PARTS OF THE EXERCISE
[a] Decide whether each of these statements agrees with the passage on U.S.-Syrian relations, giving yes or no and quoting the text's words that settle it: (i) Constructive engagement is described as having two basic phases. (ii) Syria was part of the anti-Saddam coalition in 1991. (iii) The UN-sponsored investigation into the assassination has been completed.
[b] Carry on the passage on U.S.-Syrian relations, picking up after its final sentence.

PASSAGE SHOWN
:::
Constructive Engagement or a New Tonkin Gulf?

While the war in Iraq is today the main test of the power of the United States in the Middle East, U.S. intentions in neighboring Syria are often ignored. While there seems to have been a major shift in relations with Syria over the past two years, it should be seen in the context of a decades-old process of “constructive engagement.”

Accusations that the Syrian government was responsible for the grisly assassination of former Lebanese Prime Minister Rafik al-Hariri in February have brought Syria into public view like never before. For instance, the establishment liberal Hillary Rodham Clinton told a private group early this year that terrorism “flows from Damascus” to a very “dangerous neighborhood”-evidently, her shorthand for the Middle East. We should not be so quick to rush to judgement because Damascus is not the only party being considered in connection with the crime and the UN-sponsored investigation is not yet finished. It is also taken for granted that there has been, in the words of the right-wing Middle East Bulletin, a “seismic shift in American-Syrian relations” over the past two years. The truth of the matter, though, is actually more complex.

A variation on containment based on the “carrot and stick” principle, constructive engagement aims to gain influence with states outside the U.S. sphere of influence. This policy has two basic “phases”:

persuasion: granting some form of material assistance or preferential treatment to encourage actions not opposed to U.S. interests; and

coercion: withdrawing assistance and applying varying degrees of force to discourage actions opposed to U.S. interests.

Negotiations with Egypt and Mainland China in the 1970s are noted examples. The U.S. government has used constructive engagement with other nations, including Syria. Syrian constructive engagement is well into the coercive phase-if it has not been replaced altogether by the goal of “regime change.”

The U.S. claim is that Syria is anti-American and meddles with its own neighbors. But this does not sit well with the facts that Syria belonged to the anti-Saddam coalition in 1991 and Washington supported the Syrian occupation in Lebanon at least until early 2003. So why is Syria considered a member of the Axis of Evil? A full answer is not yet available to the public. But the magnitude of official dishonesty becomes clearer when recent Syrian-U.S. relations are examined.
:::
Collected data entries
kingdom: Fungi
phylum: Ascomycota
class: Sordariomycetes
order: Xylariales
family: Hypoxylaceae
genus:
:::
ANSWERS
[a]
(i) Yes: "This policy has two basic “phases”"
(ii) Yes: "Syria belonged to the anti-Saddam coalition in 1991"
(iii) No: "the UN-sponsored investigation is not yet finished"

[b]
The Arab Ba’ath Socialist Party formed in Damascus in 1947, has controlled the Syrian Arab Republic since the early 1960s. The Syrian Ba’ath-not to be confused with the group that ruled Iraq with an iron fist between 1968 and 2003-claims to be dedicated to protecting “the Arab nation” (after a short interlude in the late 1950s, the Syrian and Iraqi Ba’athists became bitter enemies). Minister of Defense Hafez al-Assad led a bloodless coup against a civilian government in 1970 and ruled Syria until his death in 2000, when the Ba’ath installed Hafez’s son Bashar as president. Bashar is perhaps a puppet of the Ba’athist “old guard” committed to perpetuating his father’s policies of a command economy, martial law, secularism, and formal opposition to the United States and Israel.

But while analysts generally agree that it was comparatively less brutal than Saddam Hussein’s dictatorship, the Syrian Ba’ath nevertheless has used force to stay in power. A serious threat to Ba’athist authority in Syria is the banned Muslim Brotherhood, a conservative Sunni party. The Ba’ath ruthlessly crushed a Sunni uprising in Aleppo and Hamah in the early 1980s. Membership in the Muslim Brotherhood is now a capital crime. Human rights activists and both religious and secular dissidents are regularly imprisoned.

The Syrian Ba’ath claims it is making a series of political reforms, but how far reaching they are-and how much they result from foreign “pressure”-is debatable. Besides rehashing Pan-Arabist rhetoric, Ba’ath leaders nominated Assad for another term as president at the 10th Party Congress in June. The Congress’ original achievement was legalizing some small “socialist” parties opposed to religion and regional autonomy. By giving concessions to a chosen few, the Ba’ath is co-opting potential enemies-tactics valued by any dictatorship wanting to survive.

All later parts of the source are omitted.